WBZ’s Jon Keller spoke to body language expert Don Khoury about the body language of politicians and what it can mean.

Khoury analyzed how the top politicians have looked during the debt ceiling crisis.

How has President Obama looked?

Part 1:

“He’s not as smooth as he normally is,” said Khoury, analyzing a particular piece of video from a recent press conference about the debt ceiling debate. “His movements are more rapid and jerky. He’s using his finger more than he would normally use it. He just doesn’t seem to be as comfortable as he normally is.

How about House Speaker John Boehner?

Part 2:

“He wears that (pink/purple) tie often when he wants to deliver a strong message,” said Khoury, analyzing a video of Boehner at a recent press conference. “He wants that pink to soften his message.”

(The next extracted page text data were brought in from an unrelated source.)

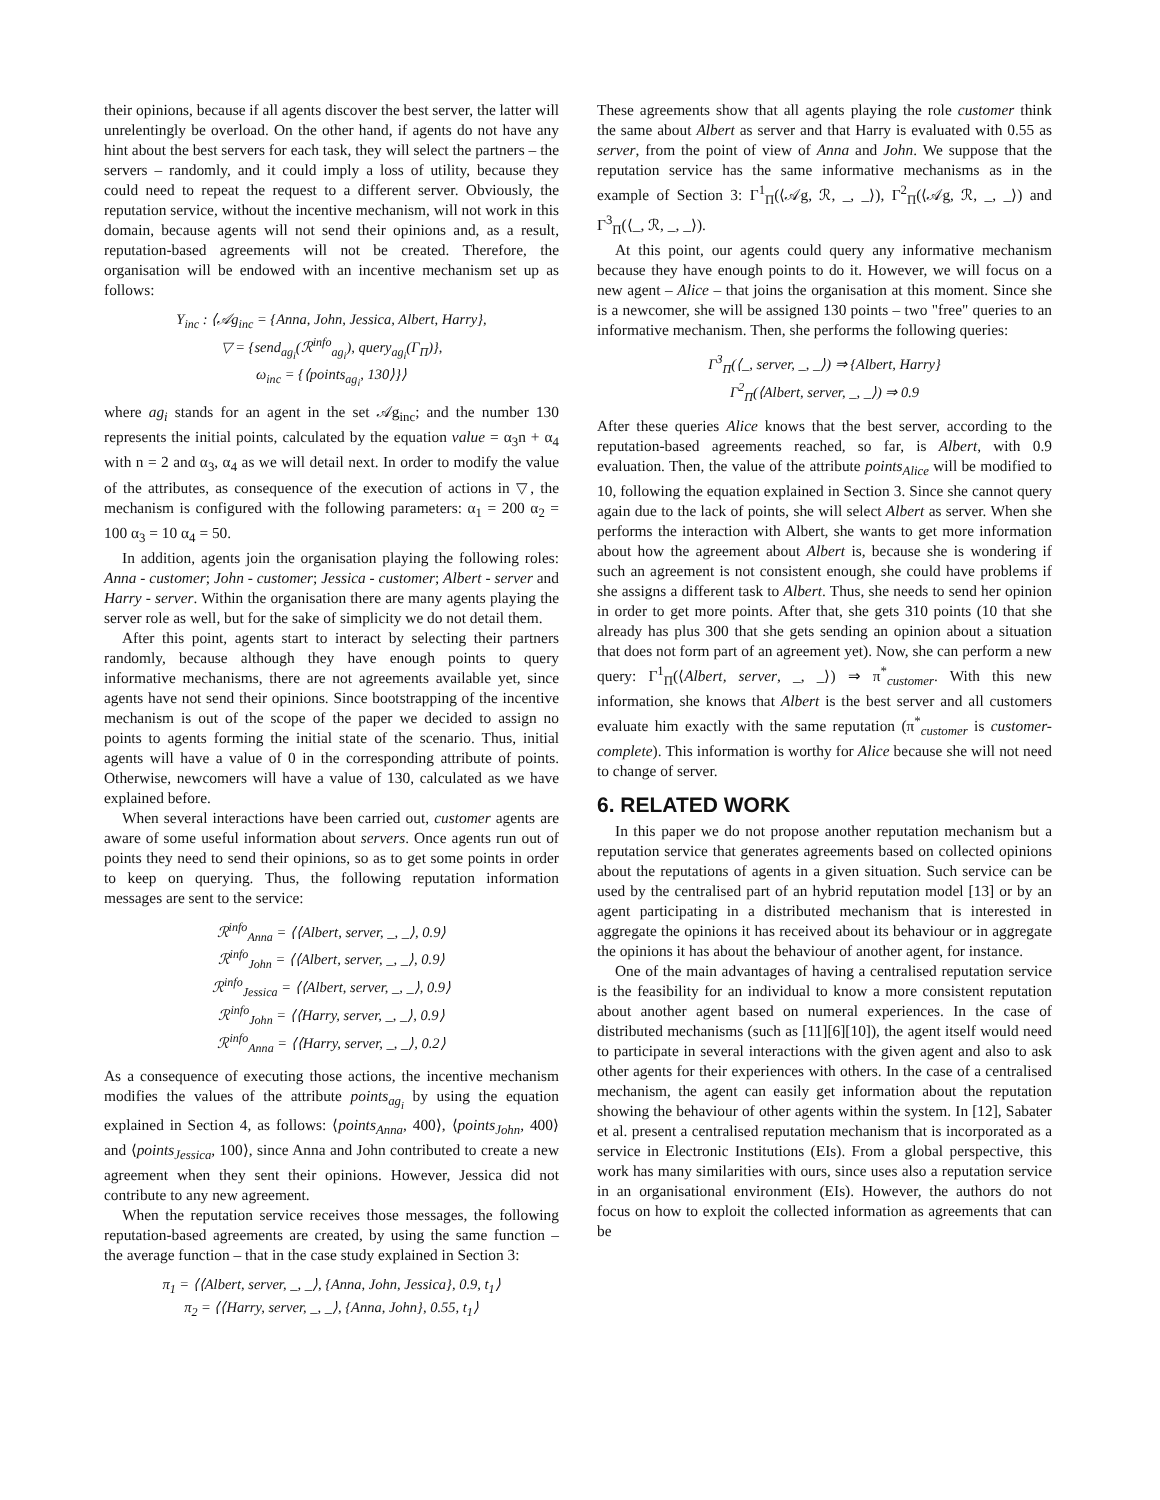their opinions, because if all agents discover the best server, the latter will unrelentingly be overload. On the other hand, if agents do not have any hint about the best servers for each task, they will select the partners – the servers – randomly, and it could imply a loss of utility, because they could need to repeat the request to a different server. Obviously, the reputation service, without the incentive mechanism, will not work in this domain, because agents will not send their opinions and, as a result, reputation-based agreements will not be created. Therefore, the organisation will be endowed with an incentive mechanism set up as follows:
Υ<sub>inc</sub> : ⟨𝒜g<sub>inc</sub> = {Anna, John, Jessica, Albert, Harry},
▽ = {send<sub>ag<sub>i</sub></sub>(ℛ<sup>info</sup><sub>ag<sub>i</sub></sub>), query<sub>ag<sub>i</sub></sub>(Γ<sub>Π</sub>)},
ω<sub>inc</sub> = {⟨points<sub>ag<sub>i</sub></sub>, 130⟩}⟩
where ag<sub>i</sub> stands for an agent in the set 𝒜g<sub>inc</sub>; and the number 130 represents the initial points, calculated by the equation value = α<sub>3</sub>n + α<sub>4</sub> with n = 2 and α<sub>3</sub>, α<sub>4</sub> as we will detail next. In order to modify the value of the attributes, as consequence of the execution of actions in ▽, the mechanism is configured with the following parameters: α<sub>1</sub> = 200 α<sub>2</sub> = 100 α<sub>3</sub> = 10 α<sub>4</sub> = 50.
In addition, agents join the organisation playing the following roles: Anna - customer; John - customer; Jessica - customer; Albert - server and Harry - server. Within the organisation there are many agents playing the server role as well, but for the sake of simplicity we do not detail them.
After this point, agents start to interact by selecting their partners randomly, because although they have enough points to query informative mechanisms, there are not agreements available yet, since agents have not send their opinions. Since bootstrapping of the incentive mechanism is out of the scope of the paper we decided to assign no points to agents forming the initial state of the scenario. Thus, initial agents will have a value of 0 in the corresponding attribute of points. Otherwise, newcomers will have a value of 130, calculated as we have explained before.
When several interactions have been carried out, customer agents are aware of some useful information about servers. Once agents run out of points they need to send their opinions, so as to get some points in order to keep on querying. Thus, the following reputation information messages are sent to the service:
ℛ<sup>info</sup><sub>Anna</sub> = ⟨⟨Albert, server, _, _⟩, 0.9⟩
ℛ<sup>info</sup><sub>John</sub> = ⟨⟨Albert, server, _, _⟩, 0.9⟩
ℛ<sup>info</sup><sub>Jessica</sub> = ⟨⟨Albert, server, _, _⟩, 0.9⟩
ℛ<sup>info</sup><sub>John</sub> = ⟨⟨Harry, server, _, _⟩, 0.9⟩
ℛ<sup>info</sup><sub>Anna</sub> = ⟨⟨Harry, server, _, _⟩, 0.2⟩
As a consequence of executing those actions, the incentive mechanism modifies the values of the attribute points<sub>ag<sub>i</sub></sub> by using the equation explained in Section 4, as follows: ⟨points<sub>Anna</sub>, 400⟩, ⟨points<sub>John</sub>, 400⟩ and ⟨points<sub>Jessica</sub>, 100⟩, since Anna and John contributed to create a new agreement when they sent their opinions. However, Jessica did not contribute to any new agreement.
When the reputation service receives those messages, the following reputation-based agreements are created, by using the same function – the average function – that in the case study explained in Section 3:
π<sub>1</sub> = ⟨⟨Albert, server, _, _⟩, {Anna, John, Jessica}, 0.9, t<sub>1</sub>⟩
π<sub>2</sub> = ⟨⟨Harry, server, _, _⟩, {Anna, John}, 0.55, t<sub>1</sub>⟩
These agreements show that all agents playing the role customer think the same about Albert as server and that Harry is evaluated with 0.55 as server, from the point of view of Anna and John. We suppose that the reputation service has the same informative mechanisms as in the example of Section 3: Γ<sup>1</sup><sub>Π</sub>(⟨𝒜g, ℛ, _, _⟩), Γ<sup>2</sup><sub>Π</sub>(⟨𝒜g, ℛ, _, _⟩) and Γ<sup>3</sup><sub>Π</sub>(⟨_, ℛ, _, _⟩).
At this point, our agents could query any informative mechanism because they have enough points to do it. However, we will focus on a new agent – Alice – that joins the organisation at this moment. Since she is a newcomer, she will be assigned 130 points – two "free" queries to an informative mechanism. Then, she performs the following queries:
Γ<sup>3</sup><sub>Π</sub>(⟨_, server, _, _⟩) ⇒ {Albert, Harry}
Γ<sup>2</sup><sub>Π</sub>(⟨Albert, server, _, _⟩) ⇒ 0.9
After these queries Alice knows that the best server, according to the reputation-based agreements reached, so far, is Albert, with 0.9 evaluation. Then, the value of the attribute points<sub>Alice</sub> will be modified to 10, following the equation explained in Section 3. Since she cannot query again due to the lack of points, she will select Albert as server. When she performs the interaction with Albert, she wants to get more information about how the agreement about Albert is, because she is wondering if such an agreement is not consistent enough, she could have problems if she assigns a different task to Albert. Thus, she needs to send her opinion in order to get more points. After that, she gets 310 points (10 that she already has plus 300 that she gets sending an opinion about a situation that does not form part of an agreement yet). Now, she can perform a new query: Γ<sup>1</sup><sub>Π</sub>(⟨Albert, server, _, _⟩) ⇒ π<sup>*</sup><sub>customer</sub>. With this new information, she knows that Albert is the best server and all customers evaluate him exactly with the same reputation (π<sup>*</sup><sub>customer</sub> is customer-complete). This information is worthy for Alice because she will not need to change of server.
6. RELATED WORK
In this paper we do not propose another reputation mechanism but a reputation service that generates agreements based on collected opinions about the reputations of agents in a given situation. Such service can be used by the centralised part of an hybrid reputation model [13] or by an agent participating in a distributed mechanism that is interested in aggregate the opinions it has received about its behaviour or in aggregate the opinions it has about the behaviour of another agent, for instance.
One of the main advantages of having a centralised reputation service is the feasibility for an individual to know a more consistent reputation about another agent based on numeral experiences. In the case of distributed mechanisms (such as [11][6][10]), the agent itself would need to participate in several interactions with the given agent and also to ask other agents for their experiences with others. In the case of a centralised mechanism, the agent can easily get information about the reputation showing the behaviour of other agents within the system. In [12], Sabater et al. present a centralised reputation mechanism that is incorporated as a service in Electronic Institutions (EIs). From a global perspective, this work has many similarities with ours, since uses also a reputation service in an organisational environment (EIs). However, the authors do not focus on how to exploit the collected information as agreements that can be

Khoury went on to analyze Casey Anthony along with local figures like Alan Khazei and Jeff Mullan, among others.

Comments (6)
  1. mikey says:

    President Obama and all the misfits serving in Congress should be featured in a movie: “Clueless in Washington.”

    I’d like to kick their cans down the road. What a pathetic bunch of politicians, not a statesman among them.

  2. tsal says:

    He isn’t smooth because he sees the idiocy of the right side of our government and their willingness to bring this country and democracy to its knees to keep the wealthy and the corporations in power at the expense of the average American. How can anyone watch this and be at ease.

  3. Willow says:

    And this is an exact science….right?

  4. Willow says:

    I’m guessing that this man thinks that according to body language, Casey Anthony is innocent, right?

  5. Stuart Kurtz says:

    Dear Mr. Khoury (Dr. Khoury?):

    For about 7 years now I have been railing against body language experts for the way you all reduce the complexities of human behavior to a code.

    I believe you cannot tell more about a person from body language than from words. The President is under great pressure and getting little sleep, so that will have an effect on his gestures. It doesn’t mean that he has no conviction, nor do Congresspersons’ head shaking mean that they are disimulating.

    A job interviewer once followed me out of the office and held my elevator back to proclaim that I was nervous in the (five member) interview. She said, “When someone is nervous, I think they may not be telling me the truth!” Nonsense. “Lady,” I wanted to say, “Are there times when a person might be nervous? For example a groom approaching the alter. So, that means, by your account, that when he says ‘I do,’ he doesn’t mean it. Might someone be sweaty and nervous in a job interview? Compound that by not one interviewer but five.”

    Don’t you encounter people who seem tense or fidgety or testy and feel, “What did I say to make her upset” Then you find out that person just lost a relative or a job, and that it had nothing to do with you?

    You present body language as an exact science. If so, it would be admissable in court. Now it can only add to demeanor of the accused/witness to help with the psychological state of the subject, but it is not an accurate scale.

    We have enough codification of our likes and dislikes by marketers. Psychological testing on job interviews purportedly can create profiles of applicants. We do not need to be reduced to another restictive and pervasive code. Thank you.



  6. Naughty Gitty says:

    I think all this fuss about body language is not helpful, as it is predicated on arbitrary values. Observation of it depends also on the present emotional state of the observer, just as scientists say that experiments have to have a little allowance for the experiment itself, since the act of experimenting changes the substance.